DESCRIPTION OF THE TASK: From the entries below, output the line with "#d4d3dc; stroke-width: 48" and each following line up to and including the line with "M456,120L538,127L532,219L465,213L469,165L453,163Z", exactly as written.

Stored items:
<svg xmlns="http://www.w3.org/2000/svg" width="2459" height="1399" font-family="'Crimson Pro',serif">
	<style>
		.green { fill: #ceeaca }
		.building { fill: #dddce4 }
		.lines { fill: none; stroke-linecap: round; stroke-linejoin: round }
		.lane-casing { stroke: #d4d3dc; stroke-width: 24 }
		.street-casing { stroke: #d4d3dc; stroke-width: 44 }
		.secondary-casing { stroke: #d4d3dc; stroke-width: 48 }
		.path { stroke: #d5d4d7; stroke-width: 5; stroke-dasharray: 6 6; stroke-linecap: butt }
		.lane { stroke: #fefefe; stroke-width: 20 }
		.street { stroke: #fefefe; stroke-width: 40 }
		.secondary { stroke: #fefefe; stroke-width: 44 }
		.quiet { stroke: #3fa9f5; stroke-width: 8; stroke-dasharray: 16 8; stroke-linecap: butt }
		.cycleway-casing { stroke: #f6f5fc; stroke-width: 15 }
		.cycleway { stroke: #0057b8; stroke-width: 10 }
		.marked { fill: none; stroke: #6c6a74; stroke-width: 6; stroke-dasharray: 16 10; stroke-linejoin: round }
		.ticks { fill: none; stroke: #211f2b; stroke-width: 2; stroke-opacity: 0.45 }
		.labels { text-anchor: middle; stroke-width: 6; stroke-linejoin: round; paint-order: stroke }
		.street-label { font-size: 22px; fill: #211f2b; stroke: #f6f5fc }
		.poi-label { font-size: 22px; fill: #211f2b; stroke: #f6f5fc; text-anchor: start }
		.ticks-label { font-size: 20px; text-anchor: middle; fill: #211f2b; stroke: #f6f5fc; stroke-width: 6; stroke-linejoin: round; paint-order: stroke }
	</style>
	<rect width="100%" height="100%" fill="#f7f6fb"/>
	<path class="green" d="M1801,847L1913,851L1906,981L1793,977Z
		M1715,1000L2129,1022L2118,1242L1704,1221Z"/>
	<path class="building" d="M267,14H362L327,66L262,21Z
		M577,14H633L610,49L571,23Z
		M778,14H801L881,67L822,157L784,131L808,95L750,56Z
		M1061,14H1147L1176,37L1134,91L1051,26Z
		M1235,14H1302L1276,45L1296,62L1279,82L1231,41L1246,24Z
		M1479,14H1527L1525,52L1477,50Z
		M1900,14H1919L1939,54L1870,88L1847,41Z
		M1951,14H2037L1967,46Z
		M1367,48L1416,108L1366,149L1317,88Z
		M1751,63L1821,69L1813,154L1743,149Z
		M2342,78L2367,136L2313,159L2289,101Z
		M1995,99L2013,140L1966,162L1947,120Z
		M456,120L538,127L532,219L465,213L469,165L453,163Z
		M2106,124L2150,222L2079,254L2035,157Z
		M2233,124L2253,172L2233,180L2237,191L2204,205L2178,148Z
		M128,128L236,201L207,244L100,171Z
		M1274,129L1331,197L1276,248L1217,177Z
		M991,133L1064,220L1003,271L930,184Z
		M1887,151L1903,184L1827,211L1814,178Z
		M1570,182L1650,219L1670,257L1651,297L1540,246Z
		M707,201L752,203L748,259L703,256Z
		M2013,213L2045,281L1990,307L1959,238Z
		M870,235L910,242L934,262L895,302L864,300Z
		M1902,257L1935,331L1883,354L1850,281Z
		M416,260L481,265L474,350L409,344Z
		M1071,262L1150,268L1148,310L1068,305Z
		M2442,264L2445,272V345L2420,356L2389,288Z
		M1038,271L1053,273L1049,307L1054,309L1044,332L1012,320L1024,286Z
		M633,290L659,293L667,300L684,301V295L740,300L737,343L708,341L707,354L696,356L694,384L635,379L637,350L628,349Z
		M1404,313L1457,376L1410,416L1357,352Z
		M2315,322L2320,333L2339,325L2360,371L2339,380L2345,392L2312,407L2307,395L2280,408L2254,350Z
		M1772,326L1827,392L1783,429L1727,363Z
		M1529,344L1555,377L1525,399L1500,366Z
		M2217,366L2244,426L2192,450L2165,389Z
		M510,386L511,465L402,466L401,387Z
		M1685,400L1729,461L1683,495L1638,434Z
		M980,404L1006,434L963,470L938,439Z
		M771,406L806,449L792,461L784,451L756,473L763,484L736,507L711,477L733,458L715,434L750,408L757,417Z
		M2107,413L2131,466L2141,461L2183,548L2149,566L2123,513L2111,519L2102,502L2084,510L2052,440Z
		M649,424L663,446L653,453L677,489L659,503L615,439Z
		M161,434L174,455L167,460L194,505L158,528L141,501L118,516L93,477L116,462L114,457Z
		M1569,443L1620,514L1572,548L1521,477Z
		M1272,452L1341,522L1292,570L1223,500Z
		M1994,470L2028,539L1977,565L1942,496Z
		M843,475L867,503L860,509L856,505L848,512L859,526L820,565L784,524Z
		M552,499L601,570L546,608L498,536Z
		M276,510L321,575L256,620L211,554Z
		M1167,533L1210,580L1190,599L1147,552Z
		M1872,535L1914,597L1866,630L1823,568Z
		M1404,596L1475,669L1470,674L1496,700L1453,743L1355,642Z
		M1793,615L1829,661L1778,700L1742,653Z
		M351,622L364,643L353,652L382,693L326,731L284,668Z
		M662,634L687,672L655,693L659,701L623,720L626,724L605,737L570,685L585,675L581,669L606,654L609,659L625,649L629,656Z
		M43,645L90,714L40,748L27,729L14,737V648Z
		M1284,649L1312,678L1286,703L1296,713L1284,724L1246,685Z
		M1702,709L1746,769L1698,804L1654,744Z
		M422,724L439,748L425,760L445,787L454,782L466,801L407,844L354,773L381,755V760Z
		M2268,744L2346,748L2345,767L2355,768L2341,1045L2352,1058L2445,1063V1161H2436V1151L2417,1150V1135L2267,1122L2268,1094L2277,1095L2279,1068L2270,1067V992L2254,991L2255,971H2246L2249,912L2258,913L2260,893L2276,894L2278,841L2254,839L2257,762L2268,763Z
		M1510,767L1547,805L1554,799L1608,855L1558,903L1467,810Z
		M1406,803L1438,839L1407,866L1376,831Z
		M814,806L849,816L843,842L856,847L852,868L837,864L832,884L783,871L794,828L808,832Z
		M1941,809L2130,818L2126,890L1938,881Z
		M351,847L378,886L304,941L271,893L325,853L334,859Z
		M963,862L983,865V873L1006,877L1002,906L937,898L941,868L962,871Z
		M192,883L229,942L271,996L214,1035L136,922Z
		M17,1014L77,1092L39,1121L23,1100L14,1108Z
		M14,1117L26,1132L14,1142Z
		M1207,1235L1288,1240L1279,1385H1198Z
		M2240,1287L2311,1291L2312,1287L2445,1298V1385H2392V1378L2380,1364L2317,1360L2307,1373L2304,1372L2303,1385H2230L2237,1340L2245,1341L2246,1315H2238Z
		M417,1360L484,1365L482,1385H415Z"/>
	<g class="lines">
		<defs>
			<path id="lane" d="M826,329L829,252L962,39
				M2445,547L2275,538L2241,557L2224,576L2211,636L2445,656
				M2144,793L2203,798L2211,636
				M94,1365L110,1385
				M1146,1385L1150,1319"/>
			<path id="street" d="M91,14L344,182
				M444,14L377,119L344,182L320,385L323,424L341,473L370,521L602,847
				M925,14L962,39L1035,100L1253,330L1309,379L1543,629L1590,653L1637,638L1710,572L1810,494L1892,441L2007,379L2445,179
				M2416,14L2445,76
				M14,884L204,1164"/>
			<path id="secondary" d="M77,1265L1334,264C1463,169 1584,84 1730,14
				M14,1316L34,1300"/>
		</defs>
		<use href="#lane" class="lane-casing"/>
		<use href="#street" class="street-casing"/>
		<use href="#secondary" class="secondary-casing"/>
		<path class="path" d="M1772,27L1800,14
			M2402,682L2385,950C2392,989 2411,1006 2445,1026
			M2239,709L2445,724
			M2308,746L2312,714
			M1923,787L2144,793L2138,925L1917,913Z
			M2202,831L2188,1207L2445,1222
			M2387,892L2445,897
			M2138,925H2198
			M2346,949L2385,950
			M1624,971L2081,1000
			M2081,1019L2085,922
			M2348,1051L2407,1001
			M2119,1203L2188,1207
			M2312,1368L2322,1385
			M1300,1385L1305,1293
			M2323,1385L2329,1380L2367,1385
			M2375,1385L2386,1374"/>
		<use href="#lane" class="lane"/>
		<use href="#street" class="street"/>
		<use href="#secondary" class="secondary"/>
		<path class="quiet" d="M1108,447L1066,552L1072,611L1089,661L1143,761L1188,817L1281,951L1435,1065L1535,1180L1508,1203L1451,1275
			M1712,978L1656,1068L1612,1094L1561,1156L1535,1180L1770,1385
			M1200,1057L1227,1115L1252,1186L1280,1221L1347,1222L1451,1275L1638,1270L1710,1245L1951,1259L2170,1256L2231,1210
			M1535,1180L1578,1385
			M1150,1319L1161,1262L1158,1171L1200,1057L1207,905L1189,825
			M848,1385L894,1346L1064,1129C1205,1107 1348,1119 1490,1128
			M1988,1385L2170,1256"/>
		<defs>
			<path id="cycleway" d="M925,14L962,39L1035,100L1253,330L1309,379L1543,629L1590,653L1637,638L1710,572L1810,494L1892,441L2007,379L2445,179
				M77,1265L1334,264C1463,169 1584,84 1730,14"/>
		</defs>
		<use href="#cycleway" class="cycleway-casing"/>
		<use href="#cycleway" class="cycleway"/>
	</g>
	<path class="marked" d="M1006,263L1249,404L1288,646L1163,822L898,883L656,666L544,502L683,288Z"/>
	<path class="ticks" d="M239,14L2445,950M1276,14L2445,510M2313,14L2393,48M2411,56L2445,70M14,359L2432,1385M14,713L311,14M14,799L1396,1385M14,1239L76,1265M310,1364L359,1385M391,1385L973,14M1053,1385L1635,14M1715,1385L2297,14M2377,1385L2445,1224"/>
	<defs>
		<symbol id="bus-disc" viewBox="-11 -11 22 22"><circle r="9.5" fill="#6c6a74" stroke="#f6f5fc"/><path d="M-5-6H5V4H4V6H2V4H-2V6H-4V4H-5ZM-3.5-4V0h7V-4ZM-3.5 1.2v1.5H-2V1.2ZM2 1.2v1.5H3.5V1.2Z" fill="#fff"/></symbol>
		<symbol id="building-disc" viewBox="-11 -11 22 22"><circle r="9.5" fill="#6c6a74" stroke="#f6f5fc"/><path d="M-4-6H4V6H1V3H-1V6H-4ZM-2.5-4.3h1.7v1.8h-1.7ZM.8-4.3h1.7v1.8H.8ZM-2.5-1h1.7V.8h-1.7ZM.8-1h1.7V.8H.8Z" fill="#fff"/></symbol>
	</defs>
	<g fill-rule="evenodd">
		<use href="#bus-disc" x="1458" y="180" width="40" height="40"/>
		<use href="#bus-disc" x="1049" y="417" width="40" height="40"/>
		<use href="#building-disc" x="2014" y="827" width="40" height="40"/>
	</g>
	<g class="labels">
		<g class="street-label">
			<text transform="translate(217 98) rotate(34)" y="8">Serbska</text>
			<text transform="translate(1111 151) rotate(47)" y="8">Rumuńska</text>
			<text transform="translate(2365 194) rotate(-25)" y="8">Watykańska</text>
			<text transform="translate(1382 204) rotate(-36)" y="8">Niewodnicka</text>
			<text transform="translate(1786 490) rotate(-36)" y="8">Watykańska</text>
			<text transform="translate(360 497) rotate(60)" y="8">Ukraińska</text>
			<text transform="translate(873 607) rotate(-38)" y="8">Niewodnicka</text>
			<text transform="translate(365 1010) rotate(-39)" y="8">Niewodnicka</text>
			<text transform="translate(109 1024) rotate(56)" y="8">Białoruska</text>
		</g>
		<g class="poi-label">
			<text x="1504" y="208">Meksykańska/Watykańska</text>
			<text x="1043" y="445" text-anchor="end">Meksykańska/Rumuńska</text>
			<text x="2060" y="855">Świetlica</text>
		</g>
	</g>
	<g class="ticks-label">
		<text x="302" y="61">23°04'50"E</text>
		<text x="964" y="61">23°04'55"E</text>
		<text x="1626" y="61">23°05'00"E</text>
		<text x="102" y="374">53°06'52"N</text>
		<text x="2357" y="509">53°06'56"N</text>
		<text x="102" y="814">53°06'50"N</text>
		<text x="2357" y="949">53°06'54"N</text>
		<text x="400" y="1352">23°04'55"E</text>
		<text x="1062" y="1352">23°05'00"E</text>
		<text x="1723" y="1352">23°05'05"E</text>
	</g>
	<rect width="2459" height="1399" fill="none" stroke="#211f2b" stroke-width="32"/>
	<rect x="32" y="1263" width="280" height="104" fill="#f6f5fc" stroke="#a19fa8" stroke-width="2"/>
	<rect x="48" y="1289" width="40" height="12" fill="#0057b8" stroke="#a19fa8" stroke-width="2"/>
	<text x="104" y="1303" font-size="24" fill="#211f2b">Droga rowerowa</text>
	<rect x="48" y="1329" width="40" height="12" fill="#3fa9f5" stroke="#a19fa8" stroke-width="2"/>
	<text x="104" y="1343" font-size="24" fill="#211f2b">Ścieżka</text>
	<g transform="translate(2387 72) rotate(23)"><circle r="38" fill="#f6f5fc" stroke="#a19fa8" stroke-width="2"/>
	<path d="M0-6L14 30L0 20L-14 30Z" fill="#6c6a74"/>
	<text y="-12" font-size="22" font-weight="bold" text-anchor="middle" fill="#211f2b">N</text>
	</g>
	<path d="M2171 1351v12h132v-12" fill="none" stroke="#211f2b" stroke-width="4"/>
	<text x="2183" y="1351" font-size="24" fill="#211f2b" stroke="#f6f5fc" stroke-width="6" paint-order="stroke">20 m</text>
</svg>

SOLUTION TO THIS TASK:
		.secondary-casing { stroke: #d4d3dc; stroke-width: 48 }
		.path { stroke: #d5d4d7; stroke-width: 5; stroke-dasharray: 6 6; stroke-linecap: butt }
		.lane { stroke: #fefefe; stroke-width: 20 }
		.street { stroke: #fefefe; stroke-width: 40 }
		.secondary { stroke: #fefefe; stroke-width: 44 }
		.quiet { stroke: #3fa9f5; stroke-width: 8; stroke-dasharray: 16 8; stroke-linecap: butt }
		.cycleway-casing { stroke: #f6f5fc; stroke-width: 15 }
		.cycleway { stroke: #0057b8; stroke-width: 10 }
		.marked { fill: none; stroke: #6c6a74; stroke-width: 6; stroke-dasharray: 16 10; stroke-linejoin: round }
		.ticks { fill: none; stroke: #211f2b; stroke-width: 2; stroke-opacity: 0.45 }
		.labels { text-anchor: middle; stroke-width: 6; stroke-linejoin: round; paint-order: stroke }
		.street-label { font-size: 22px; fill: #211f2b; stroke: #f6f5fc }
		.poi-label { font-size: 22px; fill: #211f2b; stroke: #f6f5fc; text-anchor: start }
		.ticks-label { font-size: 20px; text-anchor: middle; fill: #211f2b; stroke: #f6f5fc; stroke-width: 6; stroke-linejoin: round; paint-order: stroke }
	</style>
	<rect width="100%" height="100%" fill="#f7f6fb"/>
	<path class="green" d="M1801,847L1913,851L1906,981L1793,977Z
		M1715,1000L2129,1022L2118,1242L1704,1221Z"/>
	<path class="building" d="M267,14H362L327,66L262,21Z
		M577,14H633L610,49L571,23Z
		M778,14H801L881,67L822,157L784,131L808,95L750,56Z
		M1061,14H1147L1176,37L1134,91L1051,26Z
		M1235,14H1302L1276,45L1296,62L1279,82L1231,41L1246,24Z
		M1479,14H1527L1525,52L1477,50Z
		M1900,14H1919L1939,54L1870,88L1847,41Z
		M1951,14H2037L1967,46Z
		M1367,48L1416,108L1366,149L1317,88Z
		M1751,63L1821,69L1813,154L1743,149Z
		M2342,78L2367,136L2313,159L2289,101Z
		M1995,99L2013,140L1966,162L1947,120Z
		M456,120L538,127L532,219L465,213L469,165L453,163Z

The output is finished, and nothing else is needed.